__Instructions to follow__. Only an exact repetition of every entry counts as the answer.

__Records__.
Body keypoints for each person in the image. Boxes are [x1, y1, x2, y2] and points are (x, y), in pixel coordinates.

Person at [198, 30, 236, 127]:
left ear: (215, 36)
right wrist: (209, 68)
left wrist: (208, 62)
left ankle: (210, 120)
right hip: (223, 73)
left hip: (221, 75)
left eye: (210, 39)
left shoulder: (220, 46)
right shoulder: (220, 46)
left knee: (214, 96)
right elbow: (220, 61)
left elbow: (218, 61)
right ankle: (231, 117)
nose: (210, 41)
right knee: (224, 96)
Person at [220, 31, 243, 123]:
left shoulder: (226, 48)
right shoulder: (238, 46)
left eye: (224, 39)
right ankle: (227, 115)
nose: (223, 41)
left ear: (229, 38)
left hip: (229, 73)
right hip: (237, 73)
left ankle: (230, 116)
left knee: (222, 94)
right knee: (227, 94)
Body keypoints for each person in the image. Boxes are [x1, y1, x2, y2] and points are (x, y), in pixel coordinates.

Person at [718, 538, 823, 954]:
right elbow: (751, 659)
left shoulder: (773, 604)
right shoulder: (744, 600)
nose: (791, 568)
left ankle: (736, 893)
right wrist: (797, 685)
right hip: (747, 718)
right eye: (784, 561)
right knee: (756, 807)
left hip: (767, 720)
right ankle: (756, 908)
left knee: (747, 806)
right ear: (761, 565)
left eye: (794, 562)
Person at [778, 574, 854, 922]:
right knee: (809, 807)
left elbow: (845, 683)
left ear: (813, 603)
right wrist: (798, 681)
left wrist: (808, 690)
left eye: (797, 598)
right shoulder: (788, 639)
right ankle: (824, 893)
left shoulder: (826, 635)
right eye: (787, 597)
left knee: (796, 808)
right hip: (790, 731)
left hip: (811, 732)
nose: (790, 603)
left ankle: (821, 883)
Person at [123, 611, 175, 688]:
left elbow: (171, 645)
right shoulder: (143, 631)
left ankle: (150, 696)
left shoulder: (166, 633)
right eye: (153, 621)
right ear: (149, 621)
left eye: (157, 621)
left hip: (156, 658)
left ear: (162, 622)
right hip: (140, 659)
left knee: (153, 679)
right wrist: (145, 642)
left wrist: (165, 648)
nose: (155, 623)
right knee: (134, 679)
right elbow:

__Exercise result__.
Body keypoints for each person in the image. Boxes are [x1, y1, x2, y2] and points are (x, y), in pixel coordinates.

Person at [198, 30, 236, 127]:
left ear: (215, 36)
right wrist: (209, 68)
left wrist: (208, 62)
left ankle: (210, 120)
right hip: (223, 73)
left hip: (221, 75)
left eye: (210, 39)
left shoulder: (220, 46)
right shoulder: (220, 46)
left knee: (214, 96)
right elbow: (220, 61)
left elbow: (218, 61)
right ankle: (231, 117)
nose: (210, 41)
right knee: (224, 96)
Person at [220, 31, 243, 123]:
left shoulder: (226, 48)
right shoulder: (238, 46)
left eye: (224, 39)
right ankle: (227, 115)
nose: (223, 41)
left ear: (229, 38)
left hip: (229, 73)
right hip: (237, 73)
left ankle: (230, 116)
left knee: (222, 94)
right knee: (227, 94)
Body keypoints for each person in the image. Boxes are [x1, y1, x2, y2] and points are (x, y), in pixel coordinates.

Person at [718, 538, 823, 954]:
right elbow: (751, 659)
left shoulder: (773, 604)
right shoulder: (744, 600)
nose: (791, 568)
left ankle: (736, 893)
right wrist: (797, 685)
right hip: (747, 718)
right eye: (784, 561)
right knee: (756, 807)
left hip: (767, 720)
right ankle: (756, 908)
left knee: (747, 806)
right ear: (761, 565)
left eye: (794, 562)
Person at [778, 574, 854, 922]:
right knee: (809, 807)
left elbow: (845, 683)
left ear: (813, 603)
right wrist: (798, 681)
left wrist: (808, 690)
left eye: (797, 598)
right shoulder: (788, 639)
right ankle: (824, 893)
left shoulder: (826, 635)
right eye: (787, 597)
left knee: (796, 808)
right hip: (790, 731)
left hip: (811, 732)
nose: (790, 603)
left ankle: (821, 883)
Person at [123, 611, 175, 688]:
left elbow: (171, 645)
right shoulder: (143, 631)
left ankle: (150, 696)
left shoulder: (166, 633)
right eye: (153, 621)
right ear: (149, 621)
left eye: (157, 621)
left hip: (156, 658)
left ear: (162, 622)
right hip: (140, 659)
left knee: (153, 679)
right wrist: (145, 642)
left wrist: (165, 648)
nose: (155, 623)
right knee: (134, 679)
right elbow:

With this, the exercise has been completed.